Demographic Transition Theory – Balancing Births and Deaths

Paul R. Ehrlich | November 21, 2013 | Leave a Comment

When considering UN demographic statistics, there are several things one must keep in mind.  One is the so-called “demographic transition theory,” which is often cited by the uninitiated as a reason not to be concerned about the size of the human population.  Actually, it’s not much of a theory – more simply the observation that, initially in Europe, industrializing nations had declines in death rates which were followed by  declines in birth rates.  The declines in death rates was primarily due to public health measures – soap and water, mosquito screens, purer water supplies.  The fall in birth rates is partly credited to a reduction in the  value of children for farm labor as urbanization progressed.  The basic picture is a 2-phase transition from a high-mortality, high-fertility regime to one of low mortality and low fertility. A similar, but much more rapid process occurred in many Asian nations in the second half of the twentieth century.

Many questions have been raised about the factors involved and whether the model will fit as well in Africa as it did in Europe and Asia, but from our viewpoint one of the most interesting questions is whether birth and death rates will naturally balance in the future.  The answer is clearly “no.”  First, there is no obvious reason why they should.  In the past, people certainly had more children when the chances of their survival to adulthood were low, but no known society has ever had its birth rate just balance the death rate for a substantial period and thus achieve a steady-state (“stationary”) population.  Furthermore, while some rich  nations have achieved low enough fertility to begin a highly beneficial decline in population size, deliberate attempts of some of those societies to increase birth rates with child payments have, in some cases proven sadly successful.

For instance, in France by paying people to have children, politicians and economists have recently managed to move their nation even further from sustainability, increasing its total fertility rate – TFR — (roughly completed family size of the average woman) from 1.75 children in 2000 to 2.08 in 2013.  Both TFRs would eventually lead to a population decline (ignoring possible net immigration), since the “replacement level” TFR in a rich nation like France would be ~2.1.  But a rate of 2.08 would likely lead to a very slow shrinkage, much slower than desirable. Replacement rates must figure in mortality of children before they reach reproductive age, so in many poor countries replacement fertility would be ~2.3 kids.  In vastly overpopulated Japan, where the TFR has long been at a healthy low around 1.4 and recently dipped to ~1.2, has recently rebounded to about 1.4.  Healthy as this demographic situation is, it is one that terrifies politicians in Japan, just as in France.
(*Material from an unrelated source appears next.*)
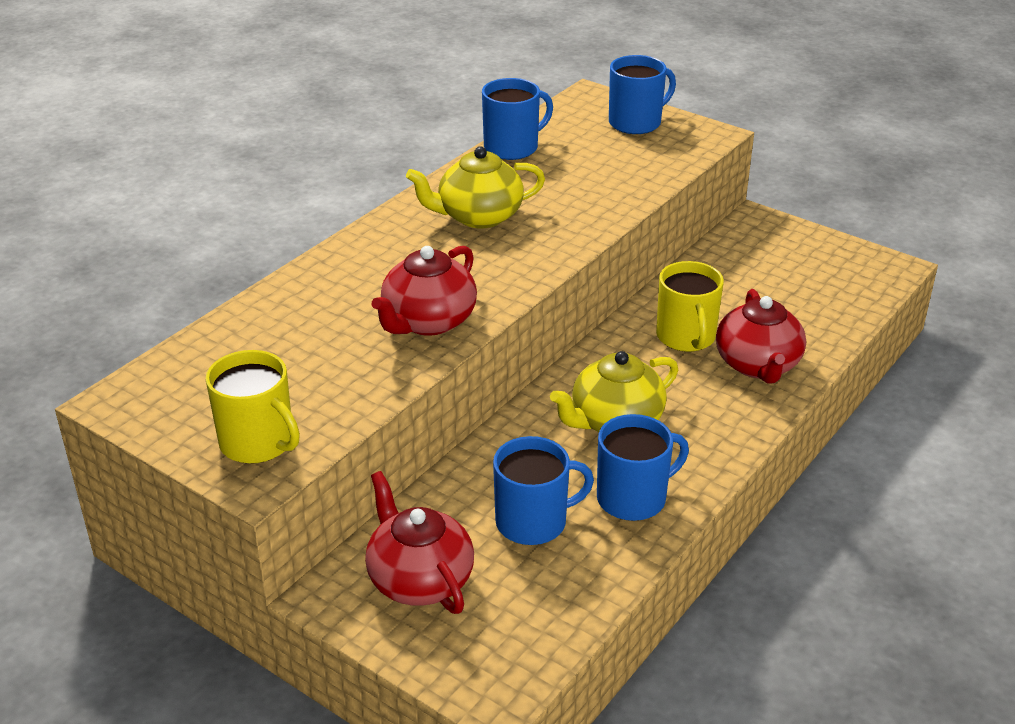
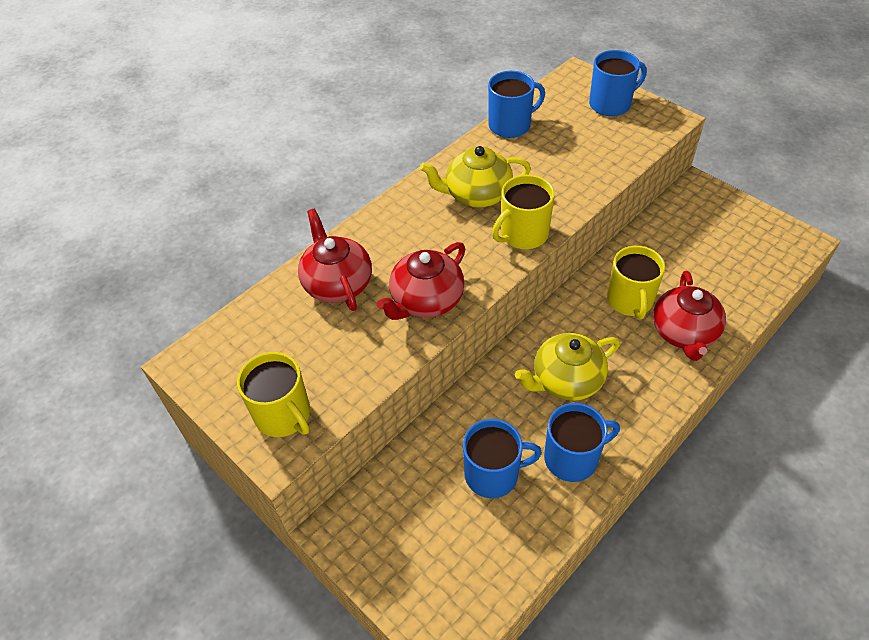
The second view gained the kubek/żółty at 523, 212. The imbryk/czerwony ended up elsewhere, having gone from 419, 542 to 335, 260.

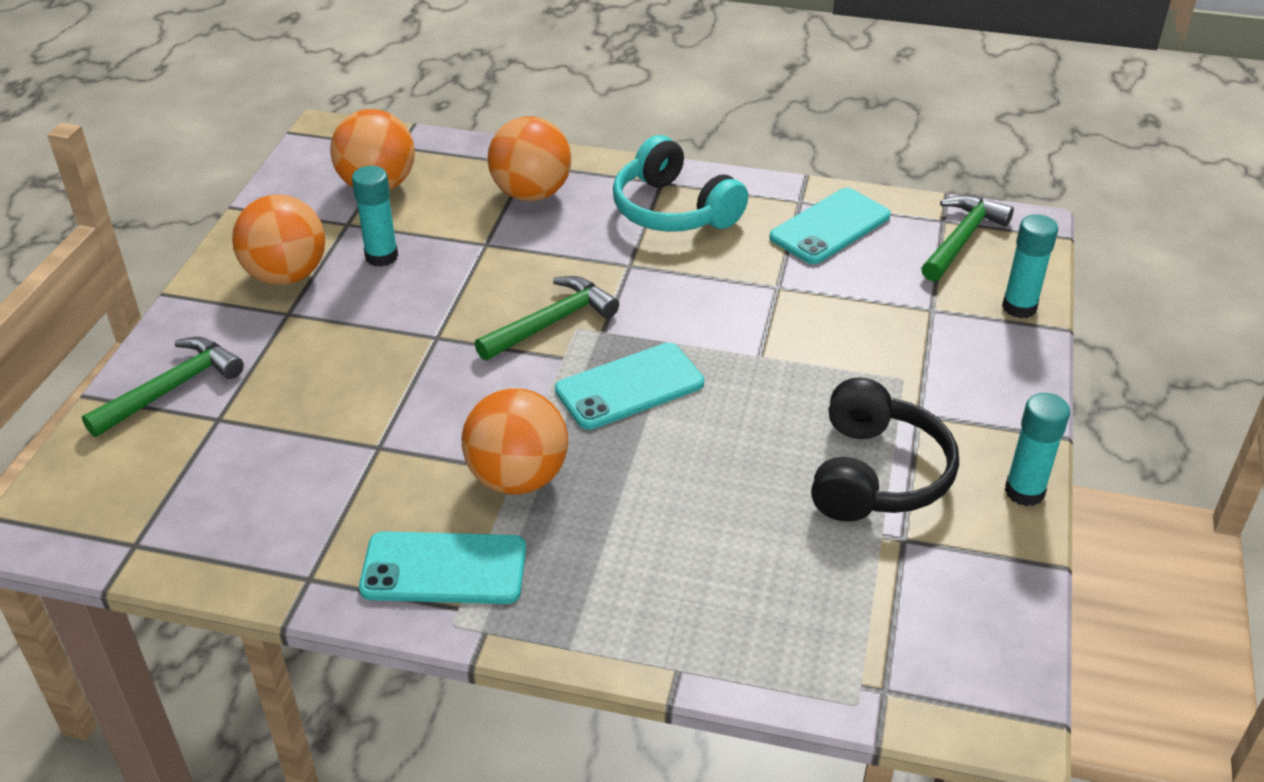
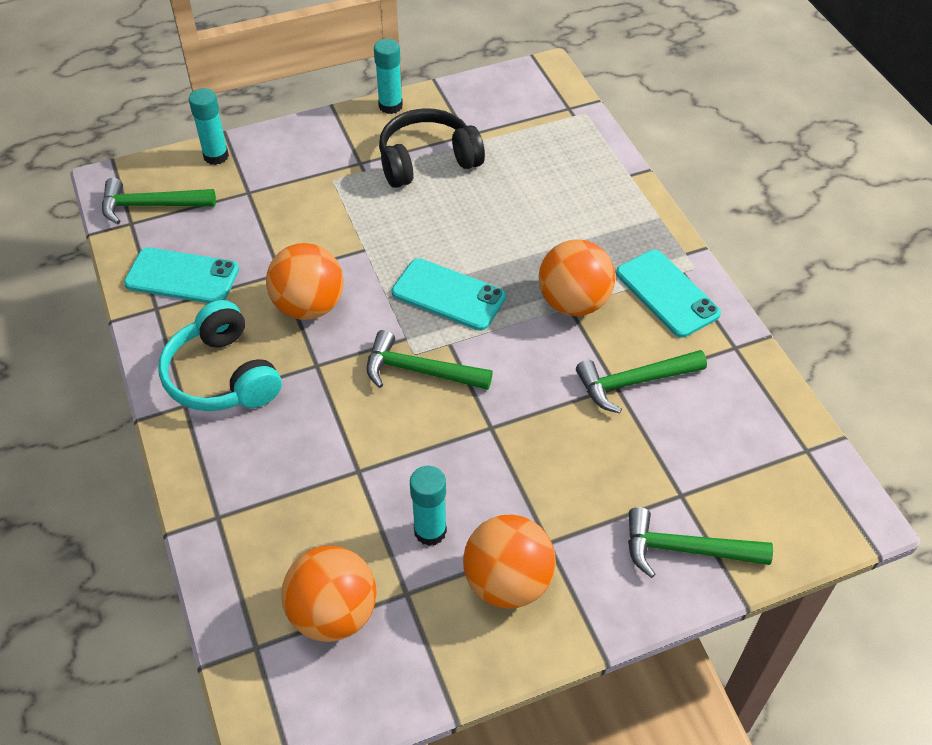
The second view gained the młotek/zielony at 641, 381. The piłka/pomarańczowy ended up elsewhere, having gone from 529, 158 to 305, 281. The słuchawki/turkusowy at 680, 183 ended up facing another way, 135 degrees clockwise from before.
Demographers making projections generally pay much less attention to death rates than to birth rates.  One reason is that studying most of the factors influencing birth rates —  economic value of children, cultural norms, the human tendency to imitate, etc.— tend to fall within familiar areas of social science.  In contrast, while death rates also are influenced by economic factors (e.g., inability to buy food in time of famine) they are also heavily subject to factors not within the ken of social scientists: plague, climate disruption, crop diseases, ecological consequences of conflict, and so on.  Death rates can be influenced socially, as the adoption of sanitation and other public health measures long ago showed in lowering them and wars and genocides sadly have demonstrated in raising them.  But they are more difficult to project than birth rates, and demographers have generally assumed that the long-term global trend of gradual death-rate reduction will continue.  For instance, while Egypt clearly does not have the arable land to feed itself and today is virtually broke and having difficulty importing the wheat it needs, demographers assume that its population will increase from 85 million to over 100 million by 2030.  That assumes, I hope correctly, that neither disease nor food riots will lead to a dramatic rise in the death rate.  Much will depend on the impacts of climate disruption – itself heavily influenced by population growth.